Classification Domain Assumption: The method is primarily tailored for classification tasks, and its transferability to detection/segmentation tasks has not been explored.
Threshold Strategy of DaCC: The growth strategy of the confidence threshold \(\tau\) (\(\phi=1.005\)) is relatively empirical.
Validation Only on Small-Scale Datasets: The maximum experimental scale is Red mini-ImageNet, leaving effectiveness on large-scale datasets unverified.

vs RoLT/PCL: Only use high-confidence samples within the target class to estimate centroids; DaSC uses weighted estimation of all samples, leading to more accurate tail class centroids.
vs SFA: Models class centroid uncertainty using Gaussian distributions; DaSC directly weights by prediction probabilities, which is much simpler.
vs TABASCO: Employs two metrics + GMM to select clean samples; DaSC's DaCC provides higher quality centroids and incorporates contrastive learning to enhance representations.
vs DivideMix/UNICON: Only handles noisy labels without considering long-tailed distributions; DaSC explicitly handles class imbalance through Balanced Softmax and SBCL.
vs BCL/PaCo: Only handles long-tailed distributions without considering noise; DaSC selects clean samples via DaCC + GMM.

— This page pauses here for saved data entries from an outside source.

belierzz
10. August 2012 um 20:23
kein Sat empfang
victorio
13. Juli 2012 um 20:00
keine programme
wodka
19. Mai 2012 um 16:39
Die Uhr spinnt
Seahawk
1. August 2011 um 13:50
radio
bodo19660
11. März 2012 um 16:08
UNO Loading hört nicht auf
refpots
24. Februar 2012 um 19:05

Inspirations & Connections¶

The cross-class weighted estimation idea of DaCC can be extended to other scenarios requiring class prototype estimation (such as few-shot learning and open-set recognition).
The idea of adopting different learning strategies for high/low confidence samples can be applied to semi-supervised learning and active learning.
The approach of utilizing Mixup as hard negative samples has generality and can be extended to other contrastive learning frameworks.

Rating¶

Novelty: 7/10 (The cross-class weighted centroid estimation of DaCC and the dual-path contrastive learning design are relatively novel, but the technologies of each component are not entirely new.)
Experimental Thoroughness: 8/10 (Includes multiple noise types, multiple datasets, and comprehensive ablation studies.)
Writing Quality: 7/10 (Clear structure, but containing many equations, making readability average.)
Value: 7/10 (Features clear contributions to the specific NL-LT problem, but validation in practical scenarios remains insufficient.)